Information provided:
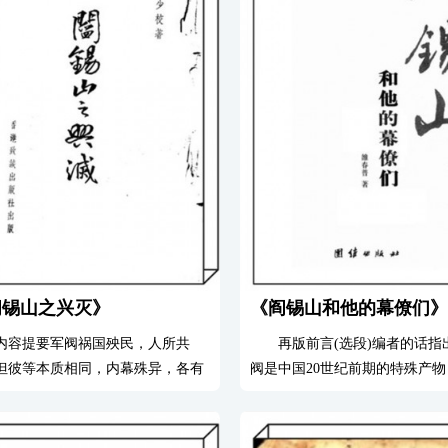
阎锡山之兴灭》
《阎锡山和他的幕僚们》
内容提要军阀祸国殃民，人所共
再版前言(选段)编者的话指
但彼等本质相同，内幕殊异，各有
阀是中国20世纪前期的特殊产
，则不同背景，又极之复杂。本书
中国近代史研究中，军阀史研究
军阀别传》之第一种，以阎锡山为
存在着特定时代的局限性。《三
，写其于辛亥革命时自封为山西都
——阎锡山幕府》一书力求新意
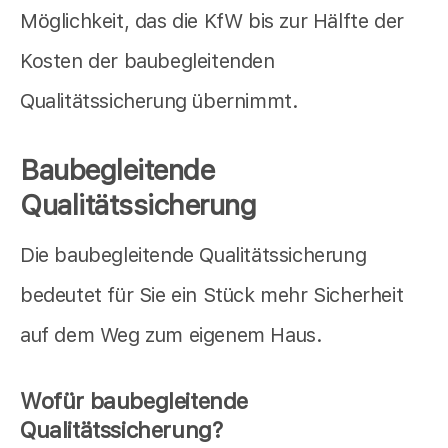
Möglichkeit, das die KfW bis zur Hälfte der
Kosten der baubegleitenden
Qualitätssicherung übernimmt.
Baubegleitende
Qualitätssicherung
Die baubegleitende Qualitätssicherung
bedeutet für Sie ein Stück mehr Sicherheit
auf dem Weg zum eigenem Haus.
Wofür baubegleitende
Qualitätssicherung?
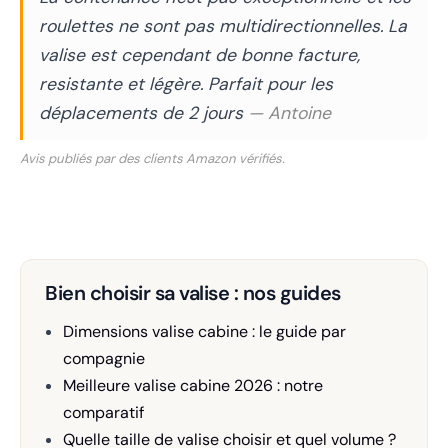
roulettes ne sont pas multidirectionnelles. La
valise est cependant de bonne facture,
resistante et légère. Parfait pour les
déplacements de 2 jours
— Antoine
Avis publiés par des clients Amazon vérifiés.
Bien choisir sa valise : nos guides
Dimensions valise cabine : le guide par
compagnie
Meilleure valise cabine 2026 : notre
comparatif
Quelle taille de valise choisir et quel volume ?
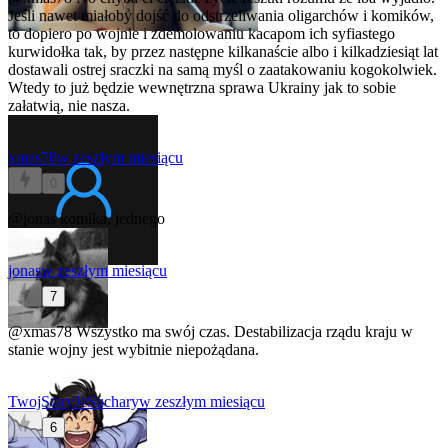
Jeśli nawet miałoby dojść do odstrzeliwania oligarchów i komików,
to dopiero po wojnie i zdemolowaniu kacapom ich syfiastego
kurwidołka tak, by przez następne kilkanaście albo i kilkadziesiąt lat
dostawali ostrej sraczki na samą myśl o zaatakowaniu kogokolwiek.
Wtedy to już będzie wewnętrzna sprawa Ukrainy jak to sobie
załatwią, nie nasza.
xmas78
w zeszłym miesiącu
0
@jonas
komika, jednego
jonas
w zeszłym miesiącu
7
@xmas78
Wszystko ma swój czas. Destabilizacja rządu kraju w
stanie wojny jest wybitnie niepożądana.
TwojStaryJeSuchary
w zeszłym miesiącu
6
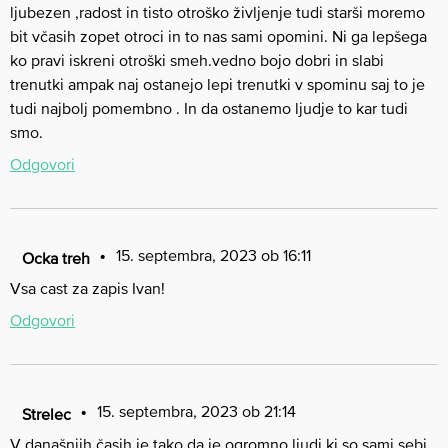
ljubezen ,radost in tisto otroško življenje tudi starši moremo
bit včasih zopet otroci in to nas sami opomini. Ni ga lepšega
ko pravi iskreni otroški smeh.vedno bojo dobri in slabi
trenutki ampak naj ostanejo lepi trenutki v spominu saj to je
tudi najbolj pomembno . In da ostanemo ljudje to kar tudi
smo.
Odgovori
15. septembra, 2023 ob 16:11
Ocka treh
Vsa cast za zapis Ivan!
Odgovori
15. septembra, 2023 ob 21:14
Strelec
V današnjih časih je tako,da je ogromno ljudi,ki so sami sebi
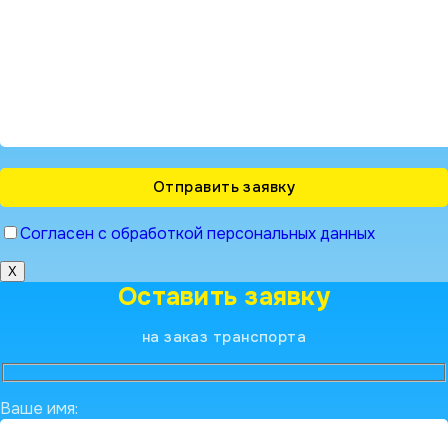
Согласен с обработкой персональных данных
X
Оставить заявку
на заказ транспорта
Ваше имя:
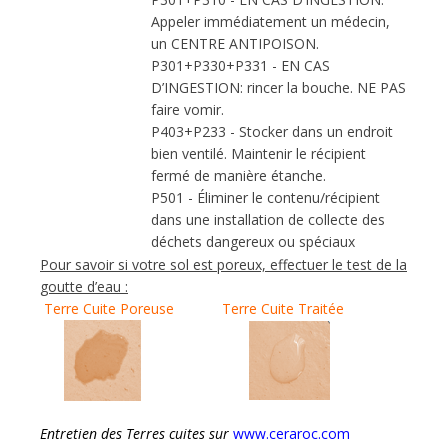
Appeler immédiatement un médecin,
un CENTRE ANTIPOISON.
P301+P330+P331 - EN CAS
D’INGESTION: rincer la bouche. NE PAS
faire vomir.
P403+P233 - Stocker dans un endroit
bien ventilé. Maintenir le récipient
fermé de manière étanche.
P501 - Éliminer le contenu/récipient
dans une installation de collecte des
déchets dangereux ou spéciaux
P
our savoir si votre sol est poreux, effectuer le test de la
goutte d’eau :
Terre Cuite Poreuse
Terre Cuite Traitée
Entretien des Terres cuites sur
www.ceraroc.com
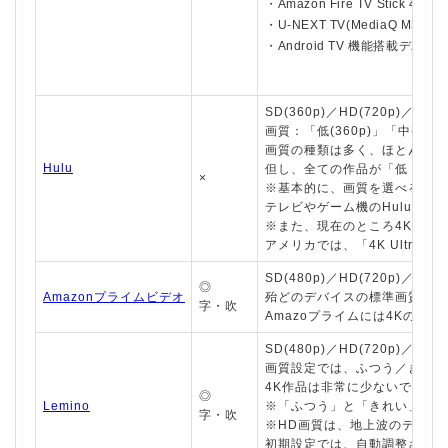
・Amazon Fire TV Stick 4K
・U-NEXT TV(MediaQ M380)
・Android TV 機能搭載デバイ
SD(360p)／HD(720p)／フルH
画質：「低(360p)」「中(54
画質の種類は多く、ほとんどの
Hulu
但し、全ての作品が「低・中・
×
※基本的に、画質を選べるのは
テレビやゲーム機のHuluア
※また、現在のところ4Kの画
アメリカでは、「4K Ultr
SD(480p)／HD(720p)／フルH
◎
Amazonプライムビデオ
殆どのデバイスの標準画質はHD
字・吹
Amazoプライムには4Kの作
SD(480p)／HD(720p)／4K(2
画質設定では、ふつう／きれい／
4K作品は非常に少ないです。
◎
Lemino
※「ふつう」と「きれい」は、
字・吹
※HD画質は、地上波のテレビ
初期設定では、自動調整される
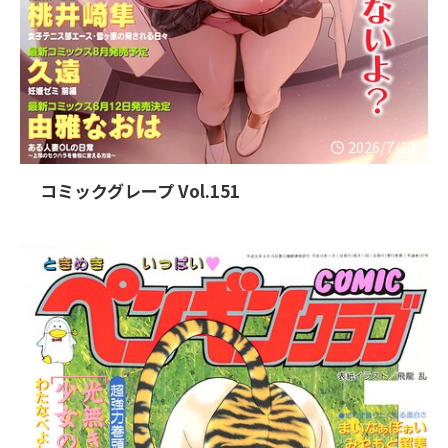
2026/7/13
コミックグレープ Vol.151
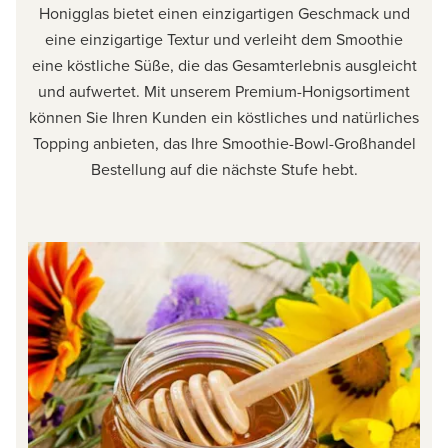
Honigglas bietet einen einzigartigen Geschmack und
eine einzigartige Textur und verleiht dem Smoothie
eine köstliche Süße, die das Gesamterlebnis ausgleicht
und aufwertet. Mit unserem Premium-Honigsortiment
können Sie Ihren Kunden ein köstliches und natürliches
Topping anbieten, das Ihre Smoothie-Bowl-Großhandel
Bestellung auf die nächste Stufe hebt.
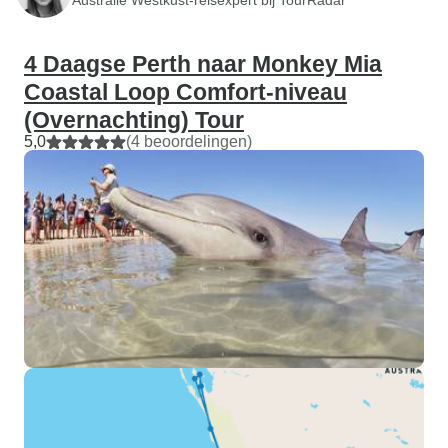
4 Daagse Perth naar Monkey Mia
Coastal Loop Comfort-niveau
(Overnachting) Tour
5,0
(4 beoordelingen)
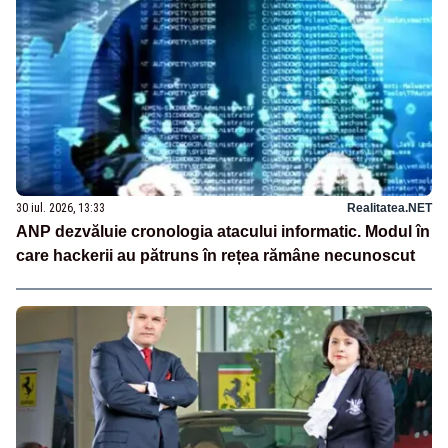
30 iul. 2026, 13:33
Realitatea.NET
ANP dezvăluie cronologia atacului informatic. Modul în
care hackerii au pătruns în rețea rămâne necunoscut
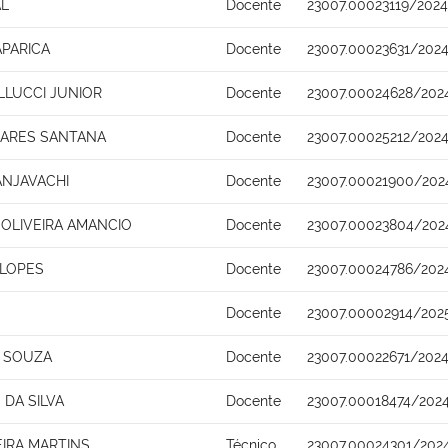
AL
Docente
23007.00023119/2024
APARICA
Docente
23007.00023631/202
LUCCI JUNIOR
Docente
23007.00024628/202
OARES SANTANA
Docente
23007.00025212/2024
NJAVACHI
Docente
23007.00021900/202
 OLIVEIRA AMANCIO
Docente
23007.00023804/202
 LOPES
Docente
23007.00024786/202
Docente
23007.00002914/202
 SOUZA
Docente
23007.00022671/202
DA SILVA
Docente
23007.00018474/2024
EIRA MARTINS
Técnico
23007.00024301/2024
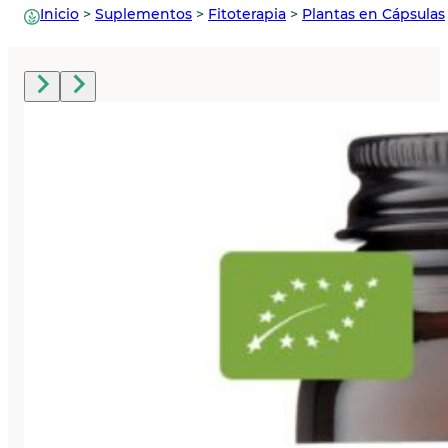
Inicio
>
Suplementos
>
Fitoterapia
>
Plantas en Cápsulas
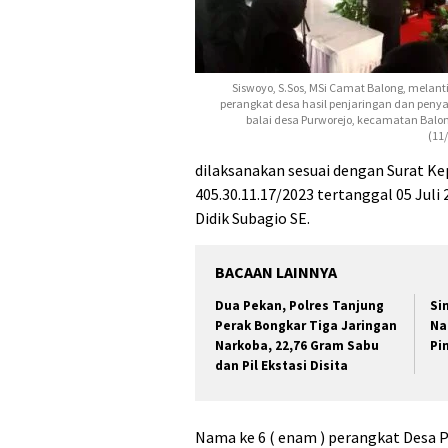
Siswoyo, S.Sos, MSi Camat Balong, melanti
perangkat desa hasil penjaringan dan penya
balai desa Purworejo, kecamatan Balon
(11
dilaksanakan sesuai dengan Surat K
405.30.11.17/2023 tertanggal 05 Juli
Didik Subagio SE.
BACAAN LAINNYA
Dua Pekan, Polres Tanjung
Si
Perak Bongkar Tiga Jaringan
Na
Narkoba, 22,76 Gram Sabu
Pin
dan Pil Ekstasi Disita
Nama ke 6 ( enam ) perangkat Desa Pu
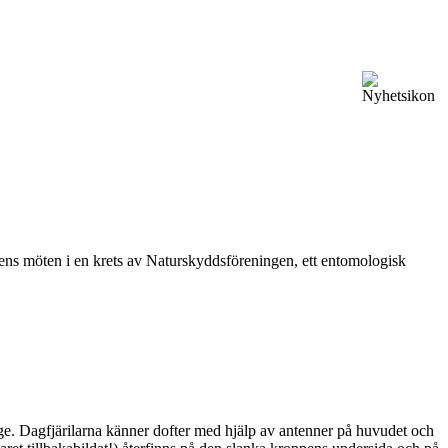
vårens möten i en krets av Naturskyddsföreningen, ett entomologisk
ge. Dagfjärilarna känner dofter med hjälp av antenner på huvudet och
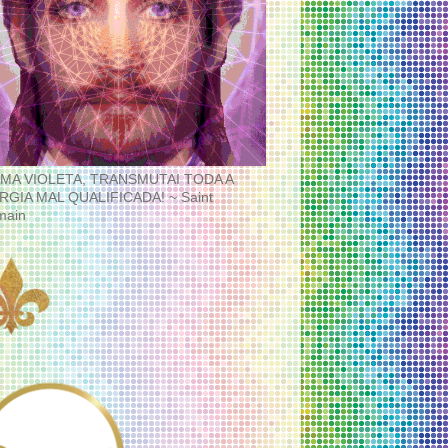
MA VIOLETA, TRANSMUTAI TODA A
RGIA MAL QUALIFICADA! ~ Saint
main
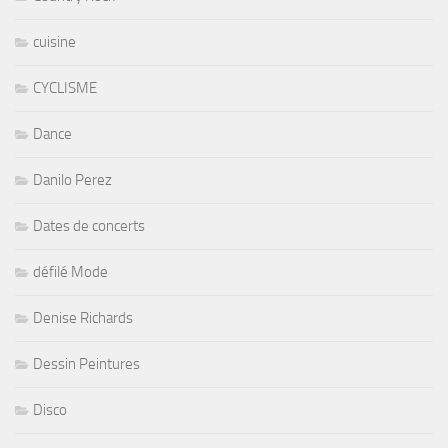
cuisine
CYCLISME
Dance
Danilo Perez
Dates de concerts
défilé Mode
Denise Richards
Dessin Peintures
Disco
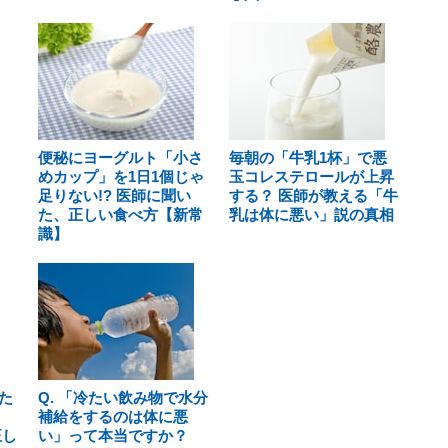
便秘にヨーグルト「小さ
毎朝の「牛乳1杯」で悪
めカップ」を1日1個じゃ
玉コレステロールが上昇
足りない!? 医師に聞い
する？ 医師が教える「牛
た、正しい食べ方【新常
乳は体に悪い」説の真相
識】
た
Q. 「冷たい飲み物で水分
補給をするのは体に悪
正し
い」って本当ですか？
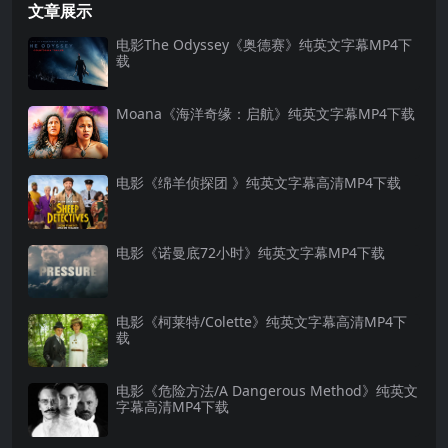
文章展示
电影The Odyssey《奥德赛》纯英文字幕MP4下
载
Moana《海洋奇缘：启航》纯英文字幕MP4下载
电影《绵羊侦探团 》纯英文字幕高清MP4下载
电影《诺曼底72小时》纯英文字幕MP4下载
电影《柯莱特/Colette》纯英文字幕高清MP4下
载
电影《危险方法/A Dangerous Method》纯英文
字幕高清MP4下载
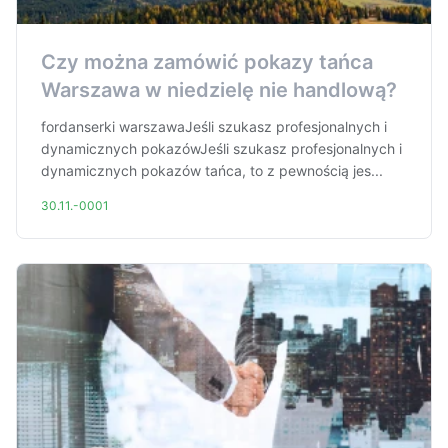
Czy można zamówić pokazy tańca
Warszawa w niedzielę nie handlową?
fordanserki warszawaJeśli szukasz profesjonalnych i
dynamicznych pokazówJeśli szukasz profesjonalnych i
dynamicznych pokazów tańca, to z pewnością jes...
30.11.-0001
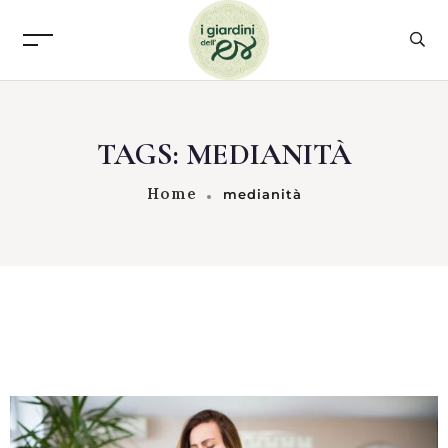
TAGS: MEDIANITÀ
Home
medianità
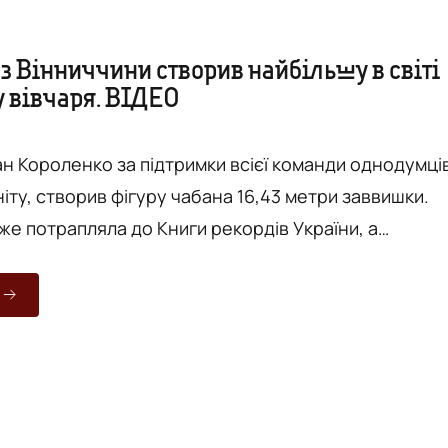
з Вінниччини створив найбільшу в світі
у вівчаря. ВІДЕО
ан Короленко за підтримки всієї команди однодумців
ніту, створив фігуру чабана 16,43 метри заввишки.
же потрапляла до Книги рекордів України, а
и рекордів Гіннеса. Пам'ятник встановили в
року по сусідству з найбільшою пастушою фермою
ографічному комплексі «Фрумушика-Нова». Ідея
ульптури належить власнику комплексу Олександр
іл...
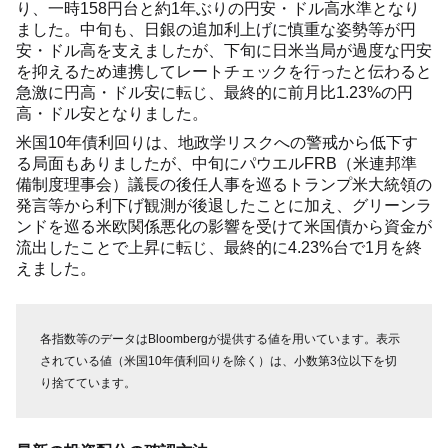
り、一時158円台と約1年ぶりの円安・ドル高水準となり
ました。中旬も、日銀の追加利上げに慎重な姿勢等が円
安・ドル高を支えましたが、下旬に日米当局が過度な円安
を抑えるため連携してレートチェックを行ったと伝わると
急激に円高・ドル安に転じ、最終的に前月比1.23%の円
高・ドル安となりました。
米国10年債利回りは、地政学リスクへの警戒から低下す
る局面もありましたが、中旬にパウエルFRB（米連邦準
備制度理事会）議長の後任人事を巡るトランプ米大統領の
発言等から利下げ観測が後退したことに加え、グリーンラ
ンドを巡る米欧関係悪化の影響を受けて米国債から資金が
流出したことで上昇に転じ、最終的に4.23%台で1月を終
えました。
各指数等のデータはBloombergが提供する値を用いています。表示
されている値（米国10年債利回りを除く）は、小数第3位以下を切
り捨てています。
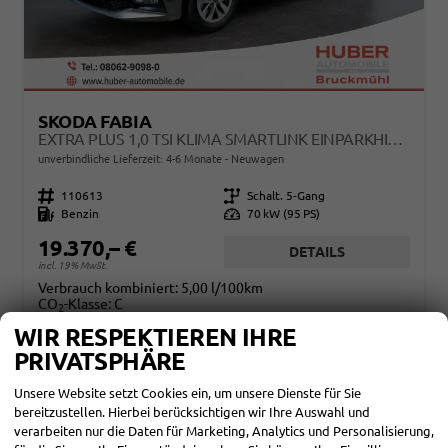
SKODA FABIA
EXTRA PLUS 1,0 TSI KLIMA SMARTLINK EINPARKHILFE 5J GARANTIE LED ALU FELGEN KAMERA SITZHEIZUNG BLUETOOTH
unverbindliche Lieferzeit: 4-6 Monate
Neuwagen
Fahrzeugnr.
110613
Getriebe
Schalt. 5-Gang
Kraftstoff
Benzin
Leistung
70 kW (95 PS)
19.370,– €
DETAILS
incl. 19% MwSt.
Verbrauch kombiniert:
5,00 l/100km
CO
-Klasse:
C
2
CO
-Emissionen:
115,00 g/km
2
WIR RESPEKTIEREN IHRE
PRIVATSPHÄRE
Unsere Website setzt Cookies ein, um unsere Dienste für Sie
bereitzustellen. Hierbei berücksichtigen wir Ihre Auswahl und
verarbeiten nur die Daten für Marketing, Analytics und Personalisierung,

Work item: Each line from the one that contains "Fitoterapia" down to the one that contains "Warszawa w niedzielę nie handlową?" is to be returned exactly as it stands above, both ends included, with pictures removed.

Answer area:
Fitoterapia
>
Plantas en Cápsulas
Siswoyo, S.Sos, MSi Camat Balong, melanti
perangkat desa hasil penjaringan dan penya
balai desa Purworejo, kecamatan Balon
(11
dilaksanakan sesuai dengan Surat K
405.30.11.17/2023 tertanggal 05 Juli
Didik Subagio SE.
BACAAN LAINNYA
Dua Pekan, Polres Tanjung
Si
Perak Bongkar Tiga Jaringan
Na
Narkoba, 22,76 Gram Sabu
Pin
dan Pil Ekstasi Disita
Nama ke 6 ( enam ) perangkat Desa Pu
vårens möten i en krets av Naturskyddsföreningen, ett entomologisk
ge. Dagfjärilarna känner dofter med hjälp av antenner på huvudet och
MA VIOLETA, TRANSMUTAI TODA A
RGIA MAL QUALIFICADA! ~ Saint
main
cuisine
CYCLISME
Dance
Danilo Perez
Dates de concerts
défilé Mode
Denise Richards
Dessin Peintures
Disco
便秘にヨーグルト「小さ
毎朝の「牛乳1杯」で悪
めカップ」を1日1個じゃ
玉コレステロールが上昇
足りない!? 医師に聞い
する？ 医師が教える「牛
た、正しい食べ方【新常
乳は体に悪い」説の真相
識】
た
Q. 「冷たい飲み物で水分
補給をするのは体に悪
正し
い」って本当ですか？
文章展示
电影The Odyssey《奥德赛》纯英文字幕MP4下
载
Moana《海洋奇缘：启航》纯英文字幕MP4下载
电影《绵羊侦探团 》纯英文字幕高清MP4下载
电影《诺曼底72小时》纯英文字幕MP4下载
电影《柯莱特/Colette》纯英文字幕高清MP4下
载
电影《危险方法/A Dangerous Method》纯英文
字幕高清MP4下载
Czy można zamówić pokazy tańca
Warszawa w niedzielę nie handlową?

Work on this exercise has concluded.